WORK ORDER: Below are the entries; give again exactly the lines from the one mentioning "staining of liver" through the one mentioning "high-resolution image shows", inclusive.

RECORDS FOR THE EXERCISE:
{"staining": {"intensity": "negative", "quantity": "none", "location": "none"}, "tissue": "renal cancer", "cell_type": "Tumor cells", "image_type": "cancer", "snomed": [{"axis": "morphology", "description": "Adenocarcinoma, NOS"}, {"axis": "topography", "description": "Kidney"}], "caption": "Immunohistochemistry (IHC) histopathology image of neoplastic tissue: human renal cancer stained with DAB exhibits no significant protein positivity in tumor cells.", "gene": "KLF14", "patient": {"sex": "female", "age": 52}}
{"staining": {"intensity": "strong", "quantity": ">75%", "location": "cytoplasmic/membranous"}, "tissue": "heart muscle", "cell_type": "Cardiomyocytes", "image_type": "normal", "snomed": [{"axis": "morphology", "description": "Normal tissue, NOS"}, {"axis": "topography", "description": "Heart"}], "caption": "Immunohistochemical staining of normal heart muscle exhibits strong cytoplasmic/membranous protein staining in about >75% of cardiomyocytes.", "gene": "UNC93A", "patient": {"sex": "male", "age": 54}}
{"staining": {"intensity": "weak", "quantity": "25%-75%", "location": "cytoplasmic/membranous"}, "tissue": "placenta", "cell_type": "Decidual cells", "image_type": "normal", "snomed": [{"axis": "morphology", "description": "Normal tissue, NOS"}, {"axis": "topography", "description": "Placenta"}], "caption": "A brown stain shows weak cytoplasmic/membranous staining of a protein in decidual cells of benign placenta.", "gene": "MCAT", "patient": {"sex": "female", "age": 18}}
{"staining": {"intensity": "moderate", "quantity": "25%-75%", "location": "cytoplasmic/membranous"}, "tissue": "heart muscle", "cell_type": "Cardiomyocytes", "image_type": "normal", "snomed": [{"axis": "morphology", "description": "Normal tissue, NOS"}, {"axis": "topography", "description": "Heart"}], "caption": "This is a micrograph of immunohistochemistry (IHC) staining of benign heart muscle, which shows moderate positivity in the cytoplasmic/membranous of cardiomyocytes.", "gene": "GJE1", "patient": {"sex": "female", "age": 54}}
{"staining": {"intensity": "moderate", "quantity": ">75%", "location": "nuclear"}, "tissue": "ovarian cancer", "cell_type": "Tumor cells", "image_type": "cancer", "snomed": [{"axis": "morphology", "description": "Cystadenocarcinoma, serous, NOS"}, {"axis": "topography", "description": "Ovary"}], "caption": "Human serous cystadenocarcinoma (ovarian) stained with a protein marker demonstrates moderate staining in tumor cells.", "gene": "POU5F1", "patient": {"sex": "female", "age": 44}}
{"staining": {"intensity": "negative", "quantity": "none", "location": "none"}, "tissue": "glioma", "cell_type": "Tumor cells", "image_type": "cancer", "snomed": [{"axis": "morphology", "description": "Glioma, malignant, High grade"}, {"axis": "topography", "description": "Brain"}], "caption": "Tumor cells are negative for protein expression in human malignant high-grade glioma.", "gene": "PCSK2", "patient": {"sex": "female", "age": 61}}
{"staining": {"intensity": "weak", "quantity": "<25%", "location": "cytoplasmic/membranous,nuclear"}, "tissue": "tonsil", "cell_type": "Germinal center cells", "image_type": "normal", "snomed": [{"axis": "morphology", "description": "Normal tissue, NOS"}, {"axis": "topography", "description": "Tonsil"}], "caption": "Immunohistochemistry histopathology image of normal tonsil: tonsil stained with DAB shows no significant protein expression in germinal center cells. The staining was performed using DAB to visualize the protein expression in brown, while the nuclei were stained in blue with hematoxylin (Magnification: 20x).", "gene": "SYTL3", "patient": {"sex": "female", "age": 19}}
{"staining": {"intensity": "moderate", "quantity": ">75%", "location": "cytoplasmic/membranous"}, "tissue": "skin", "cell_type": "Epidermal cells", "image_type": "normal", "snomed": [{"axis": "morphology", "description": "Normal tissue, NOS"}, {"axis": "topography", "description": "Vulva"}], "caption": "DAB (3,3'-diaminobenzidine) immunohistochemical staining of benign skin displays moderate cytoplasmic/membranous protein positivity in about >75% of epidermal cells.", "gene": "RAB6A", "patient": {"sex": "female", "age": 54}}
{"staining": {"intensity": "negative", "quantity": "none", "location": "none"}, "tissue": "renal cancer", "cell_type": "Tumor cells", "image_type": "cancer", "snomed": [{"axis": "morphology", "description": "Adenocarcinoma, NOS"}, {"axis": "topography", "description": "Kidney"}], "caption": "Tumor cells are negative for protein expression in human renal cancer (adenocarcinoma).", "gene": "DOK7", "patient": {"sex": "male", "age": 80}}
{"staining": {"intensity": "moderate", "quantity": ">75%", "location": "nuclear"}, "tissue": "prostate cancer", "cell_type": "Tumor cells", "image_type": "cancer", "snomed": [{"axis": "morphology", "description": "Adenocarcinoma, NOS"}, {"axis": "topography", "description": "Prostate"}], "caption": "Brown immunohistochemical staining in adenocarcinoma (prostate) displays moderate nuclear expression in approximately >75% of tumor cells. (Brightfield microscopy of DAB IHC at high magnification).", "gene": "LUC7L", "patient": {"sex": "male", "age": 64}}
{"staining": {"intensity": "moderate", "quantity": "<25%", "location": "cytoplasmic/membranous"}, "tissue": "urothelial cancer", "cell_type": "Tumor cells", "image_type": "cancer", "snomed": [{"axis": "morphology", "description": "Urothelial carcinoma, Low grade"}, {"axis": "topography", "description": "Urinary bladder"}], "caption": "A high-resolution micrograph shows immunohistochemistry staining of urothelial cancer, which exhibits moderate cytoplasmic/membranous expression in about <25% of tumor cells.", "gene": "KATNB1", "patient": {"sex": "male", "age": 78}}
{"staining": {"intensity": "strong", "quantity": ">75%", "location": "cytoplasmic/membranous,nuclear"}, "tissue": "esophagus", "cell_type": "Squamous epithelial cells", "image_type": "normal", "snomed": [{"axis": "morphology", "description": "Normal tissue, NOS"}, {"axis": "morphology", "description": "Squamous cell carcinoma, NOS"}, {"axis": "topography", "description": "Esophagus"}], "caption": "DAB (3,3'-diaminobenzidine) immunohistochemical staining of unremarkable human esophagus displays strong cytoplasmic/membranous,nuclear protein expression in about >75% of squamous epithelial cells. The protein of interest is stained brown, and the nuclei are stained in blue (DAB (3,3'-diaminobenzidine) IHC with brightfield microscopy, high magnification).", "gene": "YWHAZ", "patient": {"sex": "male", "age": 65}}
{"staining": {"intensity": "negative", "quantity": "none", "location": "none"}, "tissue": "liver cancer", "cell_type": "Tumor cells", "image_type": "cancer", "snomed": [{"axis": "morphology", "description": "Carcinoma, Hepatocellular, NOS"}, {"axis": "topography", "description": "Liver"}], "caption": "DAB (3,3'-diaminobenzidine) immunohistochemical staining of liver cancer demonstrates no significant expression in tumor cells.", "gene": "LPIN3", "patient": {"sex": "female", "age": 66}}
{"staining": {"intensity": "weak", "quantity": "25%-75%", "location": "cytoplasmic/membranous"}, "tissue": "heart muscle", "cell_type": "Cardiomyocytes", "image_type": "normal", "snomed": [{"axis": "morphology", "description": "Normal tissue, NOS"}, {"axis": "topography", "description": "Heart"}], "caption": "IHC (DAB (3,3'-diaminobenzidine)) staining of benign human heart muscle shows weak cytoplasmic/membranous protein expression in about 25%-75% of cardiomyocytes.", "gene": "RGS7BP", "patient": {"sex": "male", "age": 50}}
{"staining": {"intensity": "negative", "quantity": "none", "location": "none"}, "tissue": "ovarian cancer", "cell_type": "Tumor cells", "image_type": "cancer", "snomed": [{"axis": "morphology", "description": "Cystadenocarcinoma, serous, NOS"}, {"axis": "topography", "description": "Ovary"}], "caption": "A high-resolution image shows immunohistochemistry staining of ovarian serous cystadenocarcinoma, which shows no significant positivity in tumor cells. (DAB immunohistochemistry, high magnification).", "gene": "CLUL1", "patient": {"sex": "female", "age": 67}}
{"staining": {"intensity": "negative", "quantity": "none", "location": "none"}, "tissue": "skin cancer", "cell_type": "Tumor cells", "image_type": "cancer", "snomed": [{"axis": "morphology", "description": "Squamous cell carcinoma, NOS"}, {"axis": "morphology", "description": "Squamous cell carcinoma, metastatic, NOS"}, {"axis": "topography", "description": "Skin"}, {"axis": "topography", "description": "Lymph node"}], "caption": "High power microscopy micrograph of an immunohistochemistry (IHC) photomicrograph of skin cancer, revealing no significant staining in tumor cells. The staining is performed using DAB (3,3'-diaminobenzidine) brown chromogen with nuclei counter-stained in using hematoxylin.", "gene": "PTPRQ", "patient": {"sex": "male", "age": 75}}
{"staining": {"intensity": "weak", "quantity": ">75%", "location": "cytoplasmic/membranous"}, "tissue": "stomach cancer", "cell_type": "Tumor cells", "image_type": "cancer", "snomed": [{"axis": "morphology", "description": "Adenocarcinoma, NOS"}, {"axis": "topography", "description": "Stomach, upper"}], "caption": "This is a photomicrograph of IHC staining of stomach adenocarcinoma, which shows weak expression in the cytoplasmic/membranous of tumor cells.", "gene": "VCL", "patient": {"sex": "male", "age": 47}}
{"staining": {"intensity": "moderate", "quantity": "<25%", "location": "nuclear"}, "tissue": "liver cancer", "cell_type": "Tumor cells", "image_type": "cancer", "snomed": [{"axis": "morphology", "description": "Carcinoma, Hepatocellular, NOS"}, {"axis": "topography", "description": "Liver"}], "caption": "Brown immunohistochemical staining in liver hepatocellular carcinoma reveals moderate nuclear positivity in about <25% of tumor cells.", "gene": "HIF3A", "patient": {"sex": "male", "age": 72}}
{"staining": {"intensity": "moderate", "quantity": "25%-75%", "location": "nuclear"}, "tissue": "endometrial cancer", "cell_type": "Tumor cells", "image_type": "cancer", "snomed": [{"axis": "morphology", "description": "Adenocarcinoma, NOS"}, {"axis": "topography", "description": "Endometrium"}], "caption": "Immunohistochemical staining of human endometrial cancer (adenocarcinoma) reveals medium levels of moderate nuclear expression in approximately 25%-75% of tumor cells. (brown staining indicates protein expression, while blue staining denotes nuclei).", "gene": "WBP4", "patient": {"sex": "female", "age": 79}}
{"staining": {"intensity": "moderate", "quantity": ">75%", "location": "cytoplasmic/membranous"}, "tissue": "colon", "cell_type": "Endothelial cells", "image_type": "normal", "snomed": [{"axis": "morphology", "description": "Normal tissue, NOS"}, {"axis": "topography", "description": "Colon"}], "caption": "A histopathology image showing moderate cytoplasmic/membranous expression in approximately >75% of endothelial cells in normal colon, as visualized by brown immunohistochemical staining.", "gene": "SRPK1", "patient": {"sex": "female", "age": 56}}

RESULT BELOW:
{"staining": {"intensity": "negative", "quantity": "none", "location": "none"}, "tissue": "liver cancer", "cell_type": "Tumor cells", "image_type": "cancer", "snomed": [{"axis": "morphology", "description": "Carcinoma, Hepatocellular, NOS"}, {"axis": "topography", "description": "Liver"}], "caption": "DAB (3,3'-diaminobenzidine) immunohistochemical staining of liver cancer demonstrates no significant expression in tumor cells.", "gene": "LPIN3", "patient": {"sex": "female", "age": 66}}
{"staining": {"intensity": "weak", "quantity": "25%-75%", "location": "cytoplasmic/membranous"}, "tissue": "heart muscle", "cell_type": "Cardiomyocytes", "image_type": "normal", "snomed": [{"axis": "morphology", "description": "Normal tissue, NOS"}, {"axis": "topography", "description": "Heart"}], "caption": "IHC (DAB (3,3'-diaminobenzidine)) staining of benign human heart muscle shows weak cytoplasmic/membranous protein expression in about 25%-75% of cardiomyocytes.", "gene": "RGS7BP", "patient": {"sex": "male", "age": 50}}
{"staining": {"intensity": "negative", "quantity": "none", "location": "none"}, "tissue": "ovarian cancer", "cell_type": "Tumor cells", "image_type": "cancer", "snomed": [{"axis": "morphology", "description": "Cystadenocarcinoma, serous, NOS"}, {"axis": "topography", "description": "Ovary"}], "caption": "A high-resolution image shows immunohistochemistry staining of ovarian serous cystadenocarcinoma, which shows no significant positivity in tumor cells. (DAB immunohistochemistry, high magnification).", "gene": "CLUL1", "patient": {"sex": "female", "age": 67}}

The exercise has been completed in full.